JAKARTA (Suaramuslim.net) – Direktur Lembaga Riset Institute for Demographic and Poverty Studies (IDEAS), Yusuf Wibisono mengungkapkan bahwa kinerja tinggi penanggulangan kemiskinan periode Maret-September 2021 dengan capaian penurunan angka kemiskinan hingga 9,71 persen, tidak berjalan beriringan dengan penciptaan lapangan kerja, bahkan berlawanan arah.
“Pada waktu yang relatif bersamaan dengan berkurangnya 1,04 juta penduduk miskin, jumlah pengangguran justru bertambah 356 ribu orang, dari 8,75 juta orang pada Februari 2021 menjadi 9,1 juta orang pada Agustus 2021,” kata Yusuf Wibisono dalam rilisnya, Jumat (21/01/22).
“Ketidakseimbangan pasar tenaga kerja, yaitu menganggur, setengah menganggur dan upah rendah, seharusnya menjadi kontributor terbesar kemiskinan, dikarenakan rendahnya tingkat mobilitas, daya tawar dan kapasitas mencari pekerjaan alternatif bagi si miskin,” jelas Yusuf
Menurutnya, kinerja luar biasa pemerintah dalam menurunkan angka kemiskinan ini menimbulkan sejumlah tanya karena pada periode Maret-September 2021 Indonesia dihantam gelombang kedua pandemi dengan sangat keras, yang berpuncak di bulan Juli lalu.
Pada periode tersebut, di sebagian besar wilayah, terutama di Jawa Bali, diterapkan pembatasan aktivitas masyarakat di tingkat maksimum, PPKM Level 4, sejak Juni 2021.
Pembatasan ini baru mulai dilonggarkan di bulan September 2021. Namun secara luar biasa, angka kemiskinan turun drastis, dari 10,14 persen (27,54 juta jiwa) pada Maret 2021, menjadi 9,71 persen (26,50 juta jiwa).
“Dengan kata lain, pemerintah mampu menurunkan jumlah penduduk miskin hingga 1,04 juta jiwa di tengah pandemi yang sedang mengganas,” ucap Yusuf.
Pengalaman penanggulangan kemiskinan terkini tersebut berbeda jauh dengan pengalaman awal pandemi.
Pada periode Maret-September 2020, ketika sebagian besar wilayah Indonesia menerapkan Pembatasan Sosial Berskala Besar (PSBB), terutama di Jawa-Bali, insiden kemiskinan melonjak.
“Angka kemiskinan meningkat drastis saat itu dari 9,78 persen (26,42 juta jiwa) pada Maret 2020 menjadi 10,19 persen (27,55 juta jiwa), atau bertambah 1,13 juta jiwa,” ujar Yusuf.
Angka kemiskinan September 2021 yang mencapai 9,71 persen ini bersesuaian dan menyokong target angka kemiskinan 2022 yang disampaikan pemerintah pada Agustus 2021 yang lalu.

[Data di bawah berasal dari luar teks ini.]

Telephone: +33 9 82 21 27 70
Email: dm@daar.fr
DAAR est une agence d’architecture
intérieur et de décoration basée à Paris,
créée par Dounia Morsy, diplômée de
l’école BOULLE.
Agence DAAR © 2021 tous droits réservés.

Yaitu kembali ke angka satu digit, pada kisaran tingkat 8,5-9,0 persen, setara 23,1-24,4 juta jiwa penduduk miskin.
“Target di kisaran 9,0 persen pada 2022 menjadi realistis. Meski demikian kinerja penanggulangan kemiskinan 2022 akan banyak bergantung pada pengendalian pandemi, terutama ancaman gelombang ketiga seiring kehadiran varian Omicron,” tutup Yusuf.